> Aim of the task
Copy word for word the lines in the records between the line holding "order: Ericales" and the line holding "common name: Spotted pipsissewa", inclusive, and nothing else.

> Records supplied
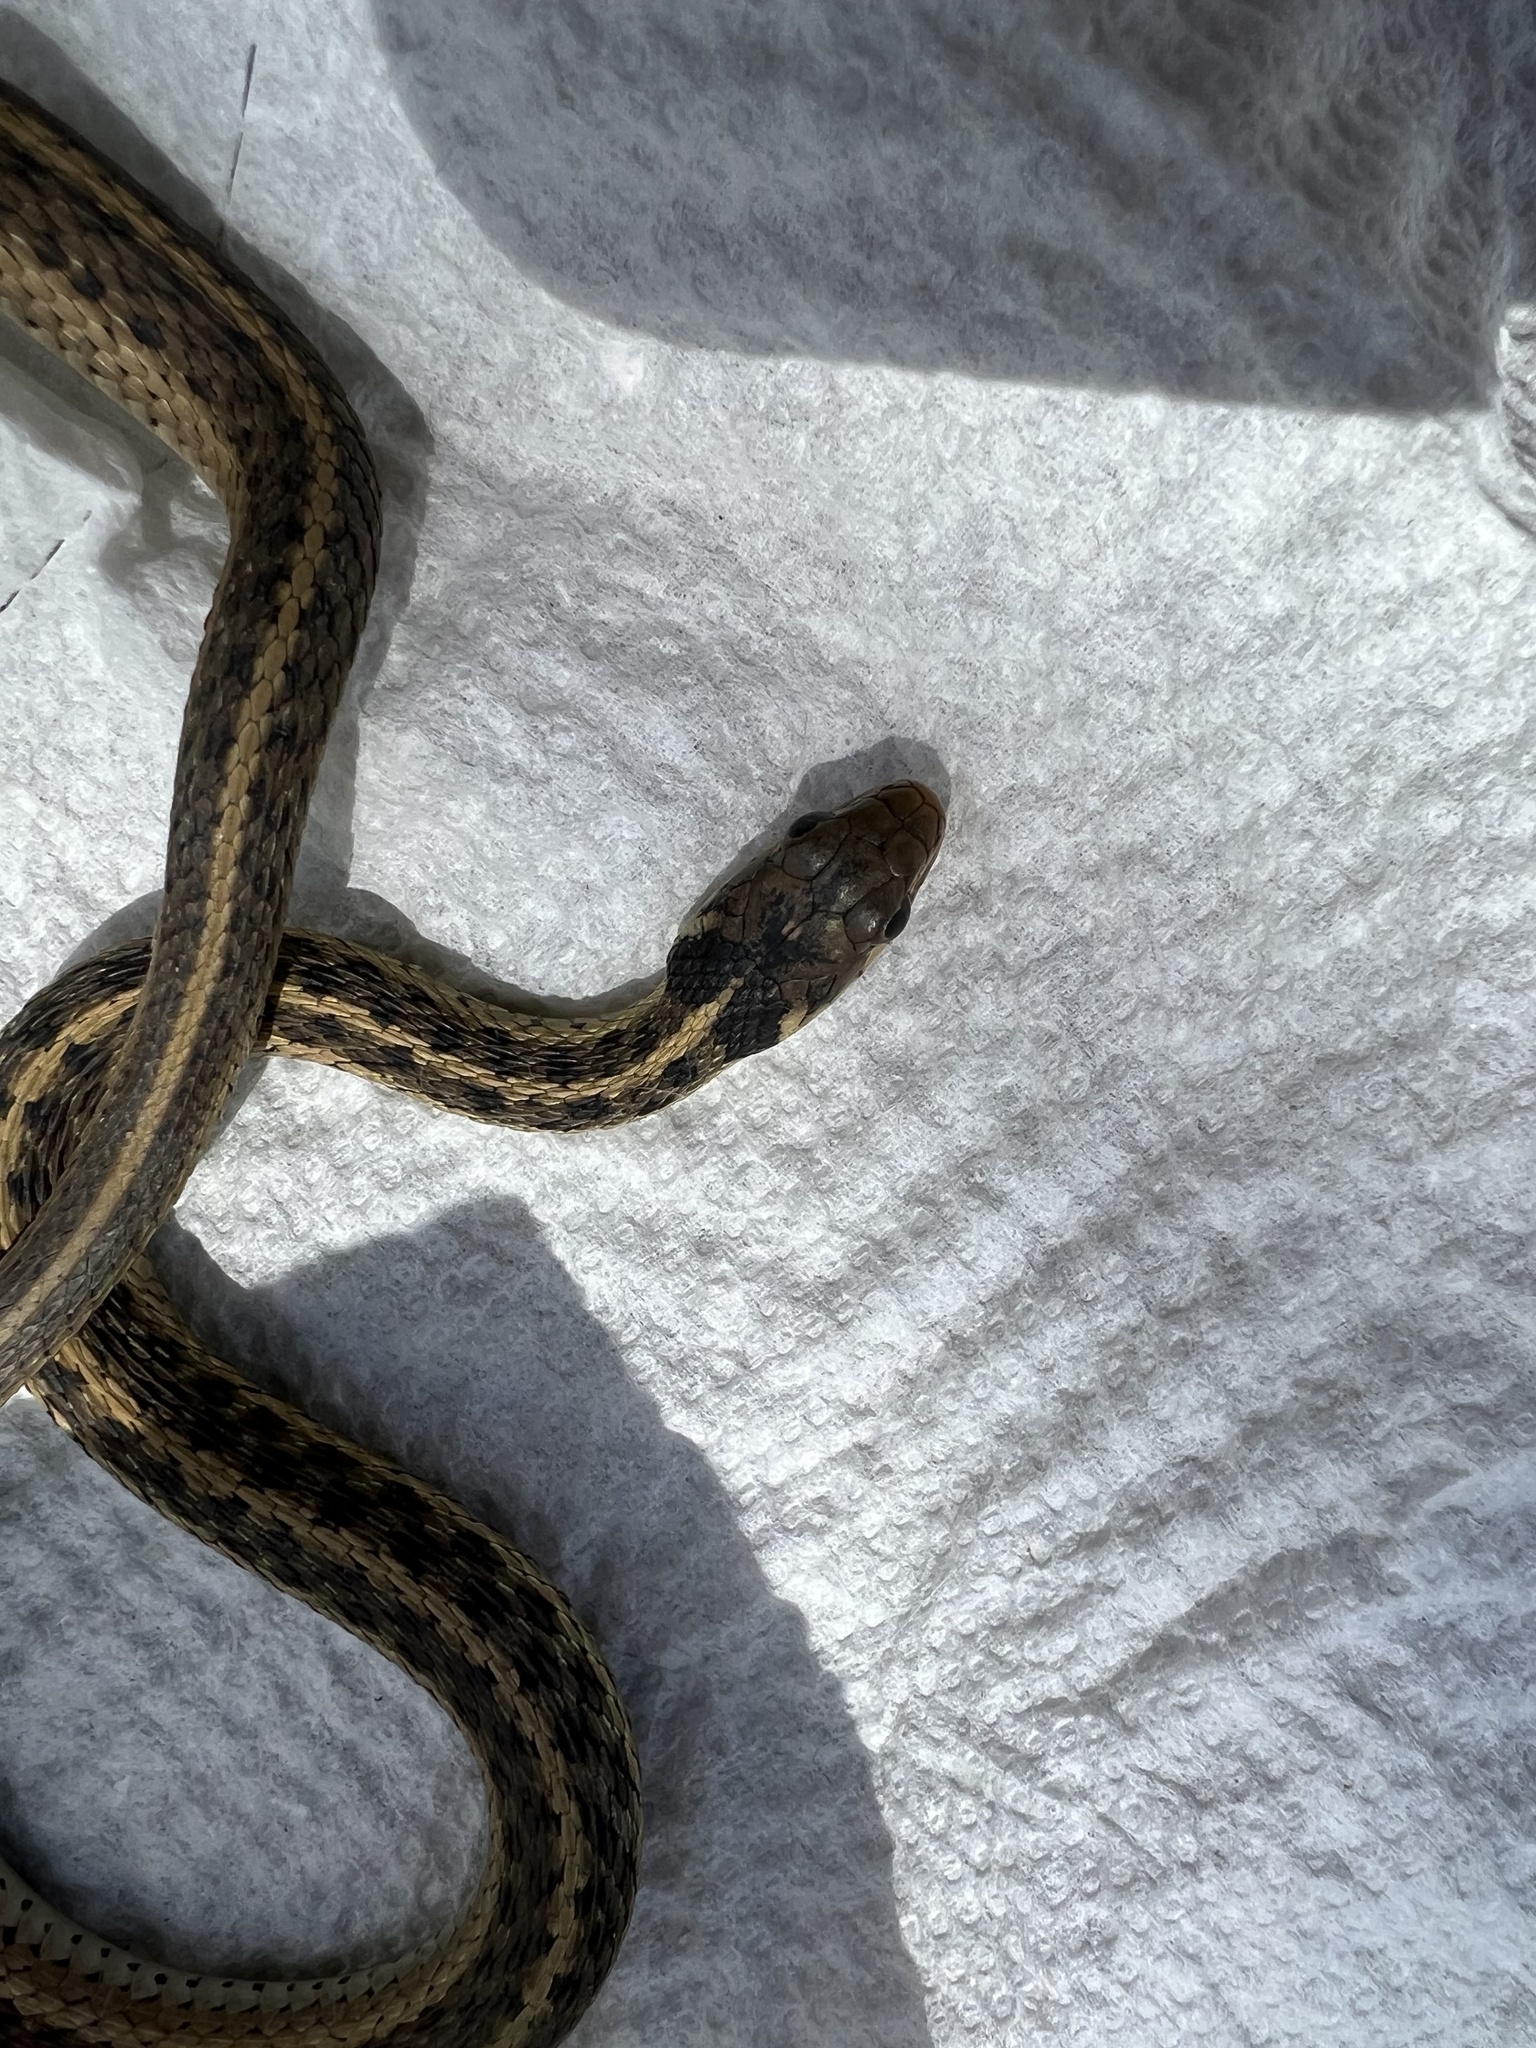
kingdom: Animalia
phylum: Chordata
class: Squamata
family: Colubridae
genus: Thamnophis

==

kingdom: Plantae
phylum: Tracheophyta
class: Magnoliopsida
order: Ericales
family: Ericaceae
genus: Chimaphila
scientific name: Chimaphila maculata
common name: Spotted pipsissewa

--

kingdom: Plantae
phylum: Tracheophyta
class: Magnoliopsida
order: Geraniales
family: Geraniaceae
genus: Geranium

> Complete answer
order: Ericales
family: Ericaceae
genus: Chimaphila
scientific name: Chimaphila maculata
common name: Spotted pipsissewa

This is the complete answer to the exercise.